Mikrosporidien sind einzellige Parasiten, die entfernt zu den Pilzen gehören. 1200 Arten sind bekannt, beim Menschen sind sie vor allem als Durchfallerreger bei HIV-Infizierten bekannt.

Mikrosporidien sind weitreichend an das Leben als Schmarotzer angepasst: Sie können sich nur in fremden Zellen fortpflanzen, sie haben die Mitochondrien, die Energiekraftwerke von Zellen, abgeschafft und besitzen nur das Allernötigste an Erbgut.

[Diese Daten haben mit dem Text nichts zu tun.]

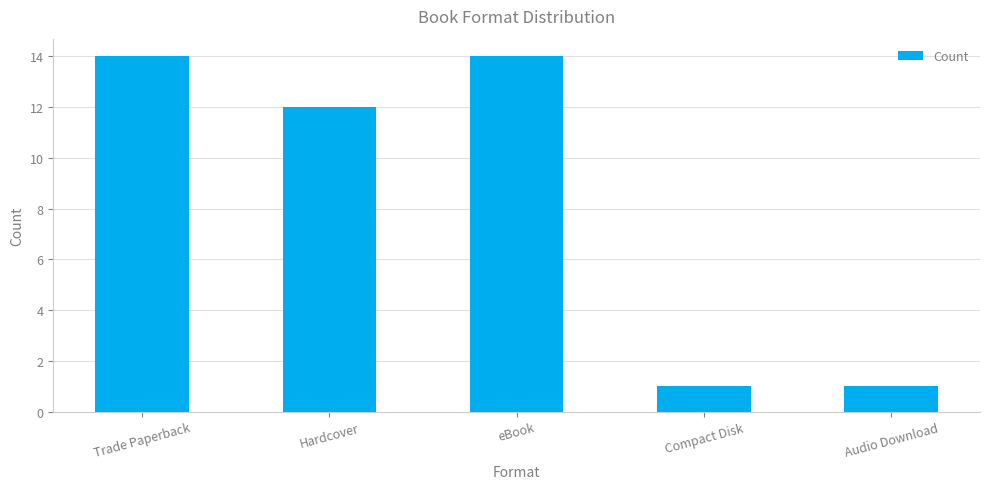

Which has a higher value, Hardcover or Compact Disk?

Hardcover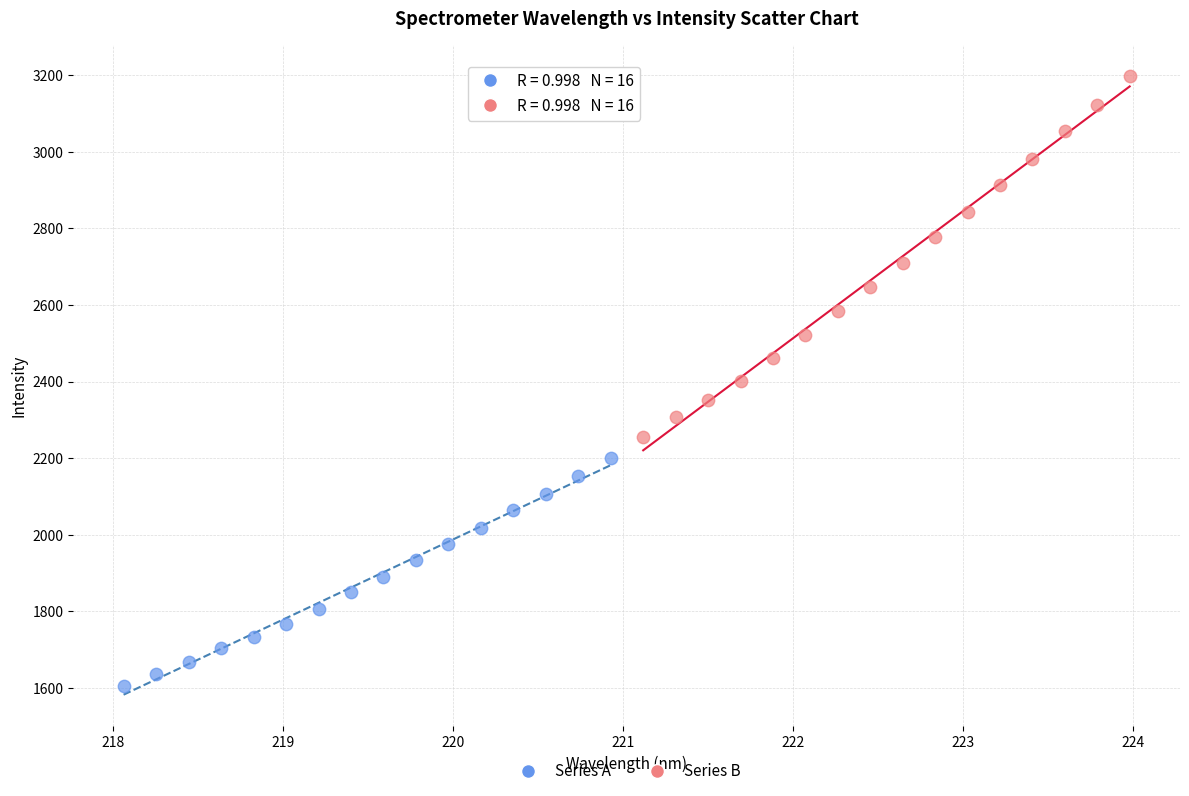

Which series contains the lowest Y value?

Series A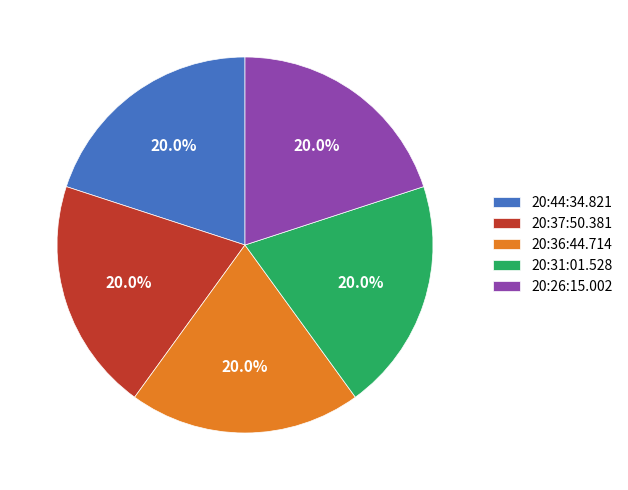

What percentage do 20:26:15.002 and 20:31:01.528 together represent?

40.0%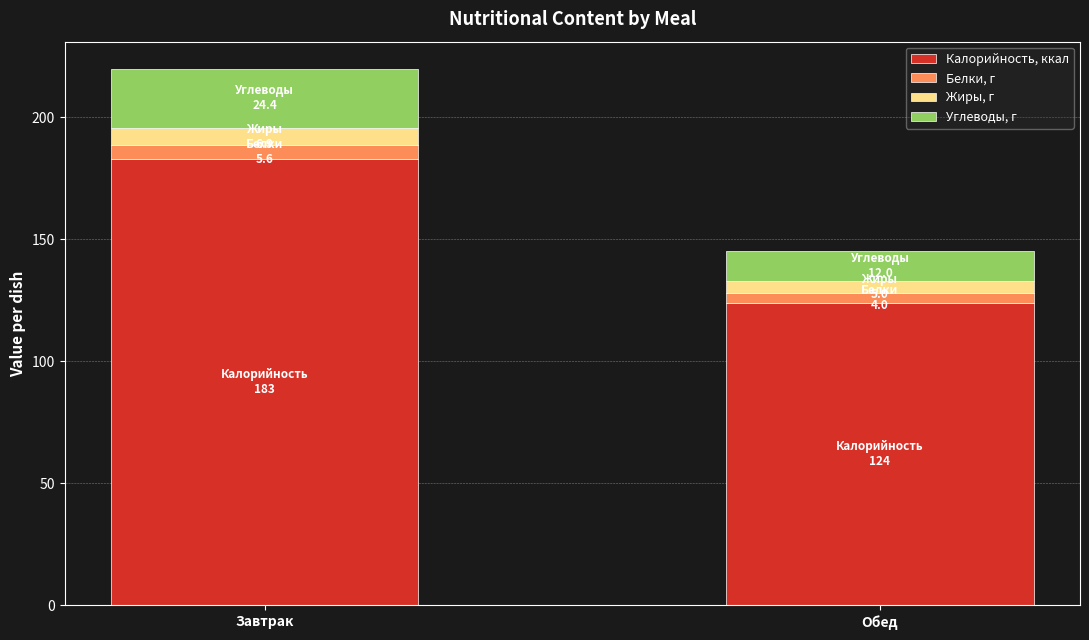

What is the maximum value for Калорийность, ккал?

183.0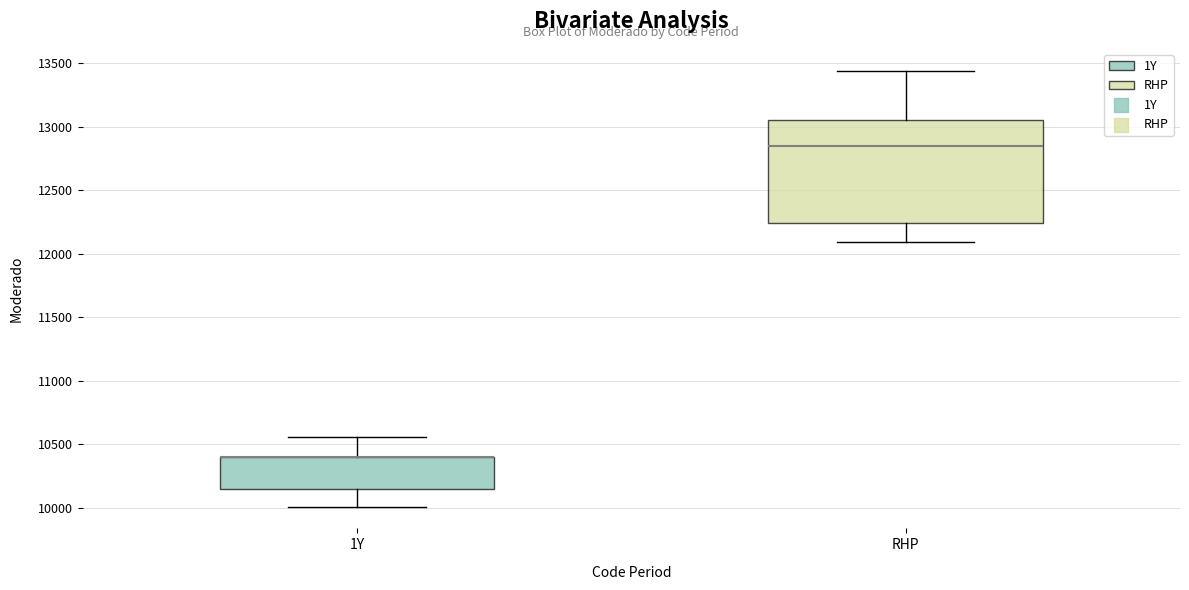

Reading left to right, transcribe this box plot: for each box, give where its median line is, the range the box spans, and where its two whiskers end, as read against the y-axis. The values are not printed on the chart, so give them approximately, as read against the axis.

1Y: median 10400 (drawn on the box's upper edge), box 10150 to 10400, whiskers 10000 to 10550
RHP: median 12850, box 12250 to 13050, whiskers 12100 to 13450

Mit einem harpunenartigen Infektionsapparat können sie sich in Wirtszellen hineinschiessen. An dieser «Harpune» hat das Team um Dieter Ebert von der Universität Basel die neue Mikrosporidien-Art erkannt, die sie im Hinterteil von Wasserflöhen fanden. Sie berichten darüber im US-Fachjournal «Proceedings of the National Academy of Sciences» (PNAS).

Ursprüngliche Pilze

Was den Fund für die Forscher besonders spannend macht: Die neue Art stellt ein Bindeglied zwischen den Pilzen und den Mikrosporidien dar. Dies belegt die Analyse des gesamten Genoms. Das Erbgut gleicht mehr dem eines Pilzes als dem eines Mikrosporidiums und besitzt zudem ein Mitochondrien-Genom, wie die Uni Basel in einer Mitteilung schreibt.

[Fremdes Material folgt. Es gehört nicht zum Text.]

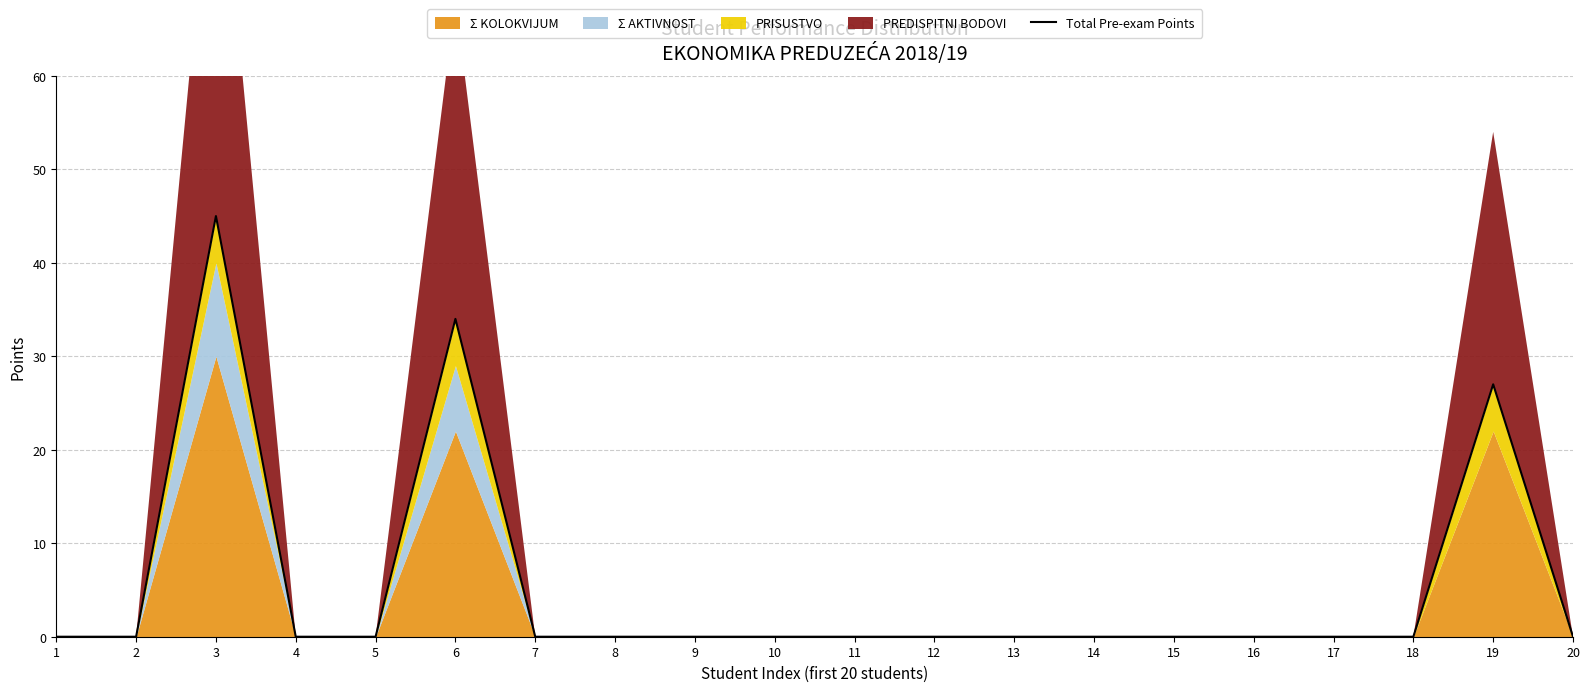

What is the difference between the maximum and second lowest values?

45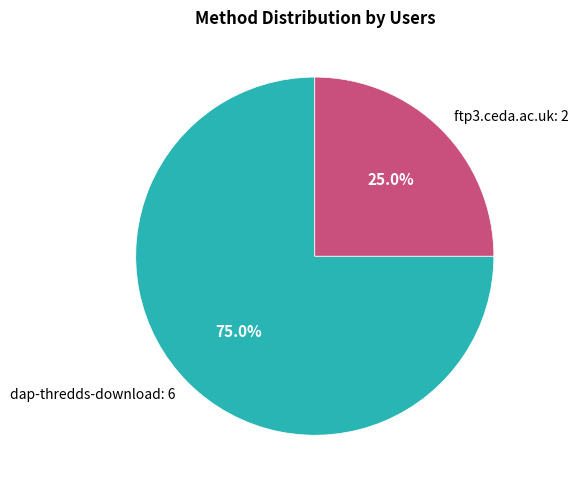

How many segments does this pie chart have?

2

Die Abstammung der Extrem-Parasiten zu bestimmen, hatte sich wegen ihrer grossen Veränderungen in Aussehen, Stoffwechsel und Genom bisher als unmöglich erwiesen. Nun konnten Ebert und Kollegen zeigen, dass die neue Art von Vorfahren aller Mikrosporidien abstammt und sich den ursprünglichen Pilzen zuordnen lässt. Ihr Platz im Stammbaum des Lebens sei damit endlich gefunden.

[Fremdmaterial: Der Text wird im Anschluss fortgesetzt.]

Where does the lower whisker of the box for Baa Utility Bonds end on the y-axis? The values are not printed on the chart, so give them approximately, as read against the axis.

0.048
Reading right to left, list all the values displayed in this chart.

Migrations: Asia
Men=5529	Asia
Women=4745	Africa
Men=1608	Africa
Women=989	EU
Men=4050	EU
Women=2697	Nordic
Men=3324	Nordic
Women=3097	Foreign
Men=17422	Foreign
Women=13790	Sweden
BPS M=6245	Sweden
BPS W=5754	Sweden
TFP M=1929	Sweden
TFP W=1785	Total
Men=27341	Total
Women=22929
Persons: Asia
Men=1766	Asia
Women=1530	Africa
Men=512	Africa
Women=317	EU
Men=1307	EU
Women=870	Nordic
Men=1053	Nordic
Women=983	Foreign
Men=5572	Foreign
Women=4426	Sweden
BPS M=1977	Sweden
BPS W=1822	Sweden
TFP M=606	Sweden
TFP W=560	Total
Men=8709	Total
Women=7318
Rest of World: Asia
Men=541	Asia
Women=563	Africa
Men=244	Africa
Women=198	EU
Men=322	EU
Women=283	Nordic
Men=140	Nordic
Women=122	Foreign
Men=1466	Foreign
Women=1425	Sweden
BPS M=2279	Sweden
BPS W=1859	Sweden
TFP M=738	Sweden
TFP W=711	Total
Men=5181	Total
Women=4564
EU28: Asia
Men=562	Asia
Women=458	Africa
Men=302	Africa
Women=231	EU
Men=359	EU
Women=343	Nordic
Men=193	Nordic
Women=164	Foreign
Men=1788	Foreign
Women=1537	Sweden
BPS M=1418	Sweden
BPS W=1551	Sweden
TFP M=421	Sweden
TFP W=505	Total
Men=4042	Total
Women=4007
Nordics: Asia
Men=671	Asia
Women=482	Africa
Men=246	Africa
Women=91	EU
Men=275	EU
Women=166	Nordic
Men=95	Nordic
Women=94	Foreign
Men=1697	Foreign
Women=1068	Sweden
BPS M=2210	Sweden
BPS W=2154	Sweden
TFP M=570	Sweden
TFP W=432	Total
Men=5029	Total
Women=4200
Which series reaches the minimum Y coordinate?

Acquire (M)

Die Wissenschaftler schliessen daraus, dass die Mikrosporidien zuerst eine parasitische, intrazelluläre Lebensweise entwickelten und dass sich erst später ihr Genom stark verändert hat. Diese Veränderungen am Erbgut schliessen den Verlust der Mitochondrien und die Vereinfachung des Energiestoffwechsels ein, ebenso wie das extreme Schrumpfen des Genoms.